2.5% mortgage loan repurchase: is it possible?

Speculation is rife on the web regarding offers to buy credit at low rates but can we really benefit from a credit buy at such a low rate? Here is the answer.

Real estate rates: record levels

Real estate rates: record levels

Real estate rates have never been so low, enough to wake up the real estate projects of households and reduce the monthly payments of owners already in place. Simply put, it is estimated that a household that lives in the north and wants to borrow over 15 years can obtain a rate of 2.5%. A very attractive proposition for households but only solid profiles will get this offer. That is to say households with long-term and significant incomes, the absence of payment rejections and a low debt ratio.

2.5% home loan buy-back: for whom?

2.5% home loan buy-back: for whom?

Can we imagine that this 2.5% offer is applicable to credit consolidation? Not so sure but we are getting close. The repurchase of credit in itself consists in lengthening the duration of repayment to reduce the amount of the monthly payments. This therefore implies that the initial loan must be repayable over a period of less than 15 years. Another important point, this operation is generally requested when the debt ratio plays with the limit (between 33% and 50%), so the borrower must have a debt ratio below this area.

In other words, this offer can be considered during a credit consolidation but it will be granted to a household with significant income, a low debt ratio and the absence of payment rejections or bank card. In other words, a household that wishes to simplify the reimbursement of its credits and obtain a single withdrawal.

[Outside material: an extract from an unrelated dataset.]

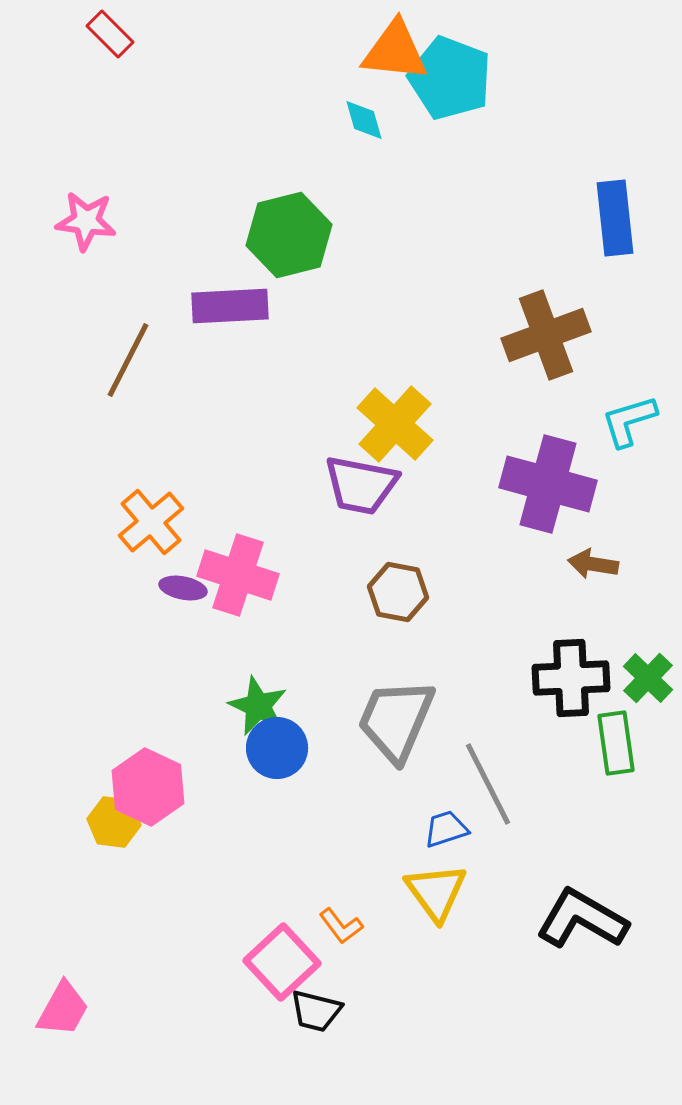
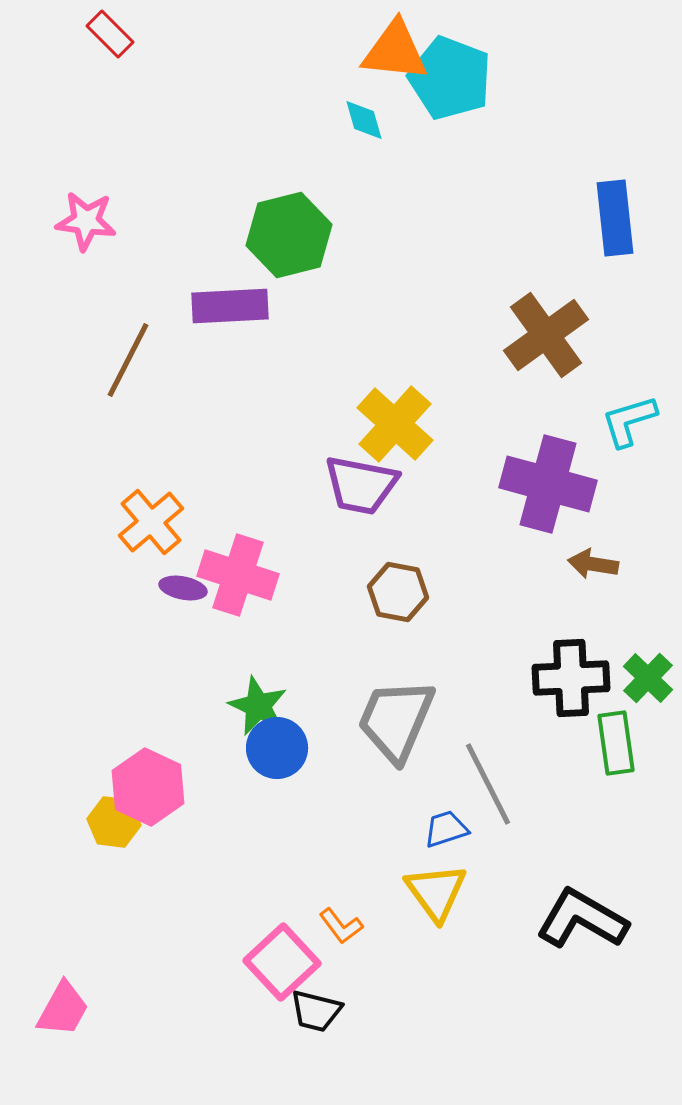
brown cross: rotated 16 degrees counterclockwise
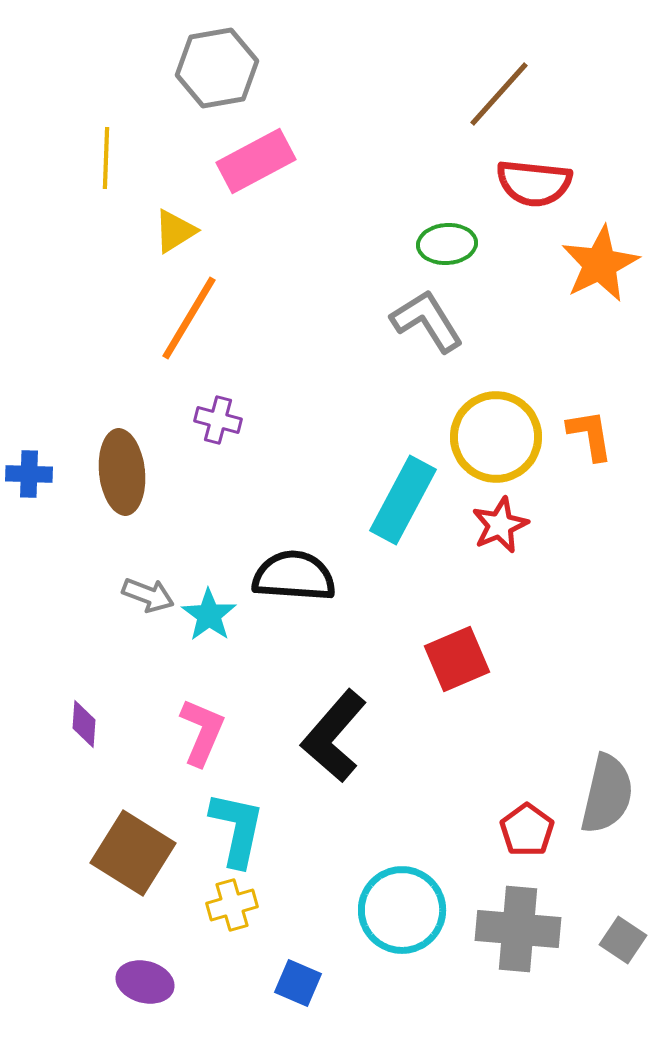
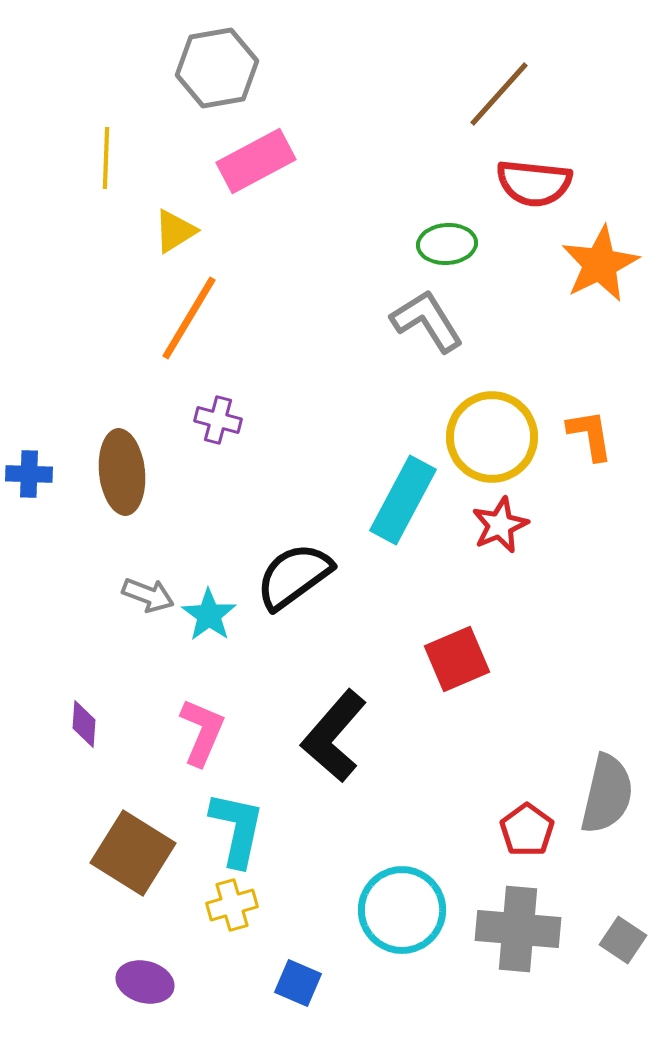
yellow circle: moved 4 px left
black semicircle: rotated 40 degrees counterclockwise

The repurchase of credit changed with the fall of the rates

The repurchase of credit changed with the fall of the rates

There is one notable observation on the credit consolidation market, that of its evolution. In the past, only households approaching over-indebtedness thought of grouping loans to reduce their monthly payments and start off on better financial bases. It was sort of the last chance solution before the over -indebtedness case.

Today, this operation now affects households wishing to reduce the cost of their loans by taking advantage of lower rates. These are opportunistic households. The latter do not necessarily need a grouping of credits but take advantage of this solution to standardize their repayments and add an amount dedicated to new financing. Thus, they leave over a longer period, with an increase in the total cost of credit, but often at a lower rate.

To obtain a feasibility study for a loan buy-back project, this website offers its free, no-obligation simulator.